**Consegna**
Puoi trasformare in un elenco numerato le righe di tutte le voci qui sotto, saltando quelle vuote?

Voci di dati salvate
______________________________

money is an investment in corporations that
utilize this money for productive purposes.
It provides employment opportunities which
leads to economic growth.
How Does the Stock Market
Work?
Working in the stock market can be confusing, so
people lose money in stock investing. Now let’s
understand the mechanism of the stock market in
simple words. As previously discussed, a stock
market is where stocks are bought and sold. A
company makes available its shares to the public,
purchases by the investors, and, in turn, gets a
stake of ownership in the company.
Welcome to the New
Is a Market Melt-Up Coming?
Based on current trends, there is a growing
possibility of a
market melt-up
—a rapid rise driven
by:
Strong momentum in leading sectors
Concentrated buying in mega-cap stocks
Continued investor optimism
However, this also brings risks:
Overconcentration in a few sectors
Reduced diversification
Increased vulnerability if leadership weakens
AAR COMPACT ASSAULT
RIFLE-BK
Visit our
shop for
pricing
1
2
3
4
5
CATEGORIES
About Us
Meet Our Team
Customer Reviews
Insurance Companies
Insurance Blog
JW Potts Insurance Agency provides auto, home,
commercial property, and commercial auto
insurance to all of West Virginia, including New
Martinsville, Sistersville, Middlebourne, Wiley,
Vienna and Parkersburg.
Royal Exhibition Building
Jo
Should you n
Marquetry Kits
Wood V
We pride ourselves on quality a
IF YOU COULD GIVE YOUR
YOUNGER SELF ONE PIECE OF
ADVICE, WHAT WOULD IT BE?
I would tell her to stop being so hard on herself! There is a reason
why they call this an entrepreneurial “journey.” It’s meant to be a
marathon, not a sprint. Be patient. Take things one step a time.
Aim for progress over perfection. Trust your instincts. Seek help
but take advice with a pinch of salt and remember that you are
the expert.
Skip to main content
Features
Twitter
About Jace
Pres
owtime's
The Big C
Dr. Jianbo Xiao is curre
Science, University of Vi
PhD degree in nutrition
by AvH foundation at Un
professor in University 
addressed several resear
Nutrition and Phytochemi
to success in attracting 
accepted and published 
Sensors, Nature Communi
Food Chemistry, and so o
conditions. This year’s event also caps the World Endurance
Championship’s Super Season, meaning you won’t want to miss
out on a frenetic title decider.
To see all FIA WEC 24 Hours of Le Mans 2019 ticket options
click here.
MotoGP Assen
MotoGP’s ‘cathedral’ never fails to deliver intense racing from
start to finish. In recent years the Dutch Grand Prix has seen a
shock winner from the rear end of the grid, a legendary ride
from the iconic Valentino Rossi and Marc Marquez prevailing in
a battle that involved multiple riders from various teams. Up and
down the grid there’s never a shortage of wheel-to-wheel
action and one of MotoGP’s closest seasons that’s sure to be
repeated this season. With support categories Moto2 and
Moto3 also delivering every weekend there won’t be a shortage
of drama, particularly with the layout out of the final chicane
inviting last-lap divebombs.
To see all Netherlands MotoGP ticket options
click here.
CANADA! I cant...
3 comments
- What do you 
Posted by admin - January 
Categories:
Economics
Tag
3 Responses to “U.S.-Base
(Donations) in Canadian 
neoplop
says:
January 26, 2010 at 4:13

______________________________

**Svolgimento**
1. money is an investment in corporations that
2. utilize this money for productive purposes.
3. It provides employment opportunities which
4. leads to economic growth.
5. How Does the Stock Market
6. Work?
7. Working in the stock market can be confusing, so
8. people lose money in stock investing. Now let’s
9. understand the mechanism of the stock market in
10. simple words. As previously discussed, a stock
11. market is where stocks are bought and sold. A
12. company makes available its shares to the public,
13. purchases by the investors, and, in turn, gets a
14. stake of ownership in the company.
15. Welcome to the New
16. Is a Market Melt-Up Coming?
17. Based on current trends, there is a growing
18. possibility of a
19. market melt-up
20. —a rapid rise driven
21. by:
22. Strong momentum in leading sectors
23. Concentrated buying in mega-cap stocks
24. Continued investor optimism
25. However, this also brings risks:
26. Overconcentration in a few sectors
27. Reduced diversification
28. Increased vulnerability if leadership weakens
29. AAR COMPACT ASSAULT
30. RIFLE-BK
31. Visit our
32. shop for
33. pricing
34. 1
35. 2
36. 3
37. 4
38. 5
39. CATEGORIES
40. About Us
41. Meet Our Team
42. Customer Reviews
43. Insurance Companies
44. Insurance Blog
45. JW Potts Insurance Agency provides auto, home,
46. commercial property, and commercial auto
47. insurance to all of West Virginia, including New
48. Martinsville, Sistersville, Middlebourne, Wiley,
49. Vienna and Parkersburg.
50. Royal Exhibition Building
51. Jo
52. Should you n
53. Marquetry Kits
54. Wood V
55. We pride ourselves on quality a
56. IF YOU COULD GIVE YOUR
57. YOUNGER SELF ONE PIECE OF
58. ADVICE, WHAT WOULD IT BE?
59. I would tell her to stop being so hard on herself! There is a reason
60. why they call this an entrepreneurial “journey.” It’s meant to be a
61. marathon, not a sprint. Be patient. Take things one step a time.
62. Aim for progress over perfection. Trust your instincts. Seek help
63. but take advice with a pinch of salt and remember that you are
64. the expert.
65. Skip to main content
66. Features
67. Twitter
68. About Jace
69. Pres
70. owtime's
71. The Big C
72. Dr. Jianbo Xiao is curre
73. Science, University of Vi
74. PhD degree in nutrition
75. by AvH foundation at Un
76. professor in University 
77. addressed several resear
78. Nutrition and Phytochemi
79. to success in attracting 
80. accepted and published 
81. Sensors, Nature Communi
82. Food Chemistry, and so o
83. conditions. This year’s event also caps the World Endurance
84. Championship’s Super Season, meaning you won’t want to miss
85. out on a frenetic title decider.
86. To see all FIA WEC 24 Hours of Le Mans 2019 ticket options
87. click here.
88. MotoGP Assen
89. MotoGP’s ‘cathedral’ never fails to deliver intense racing from
90. start to finish. In recent years the Dutch Grand Prix has seen a
91. shock winner from the rear end of the grid, a legendary ride
92. from the iconic Valentino Rossi and Marc Marquez prevailing in
93. a battle that involved multiple riders from various teams. Up and
94. down the grid there’s never a shortage of wheel-to-wheel
95. action and one of MotoGP’s closest seasons that’s sure to be
96. repeated this season. With support categories Moto2 and
97. Moto3 also delivering every weekend there won’t be a shortage
98. of drama, particularly with the layout out of the final chicane
99. inviting last-lap divebombs.
100. To see all Netherlands MotoGP ticket options
101. click here.
102. CANADA! I cant...
103. 3 comments
104. - What do you 
105. Posted by admin - January 
106. Categories:
107. Economics
108. Tag
109. 3 Responses to “U.S.-Base
110. (Donations) in Canadian 
111. neoplop
112. says:
113. January 26, 2010 at 4:13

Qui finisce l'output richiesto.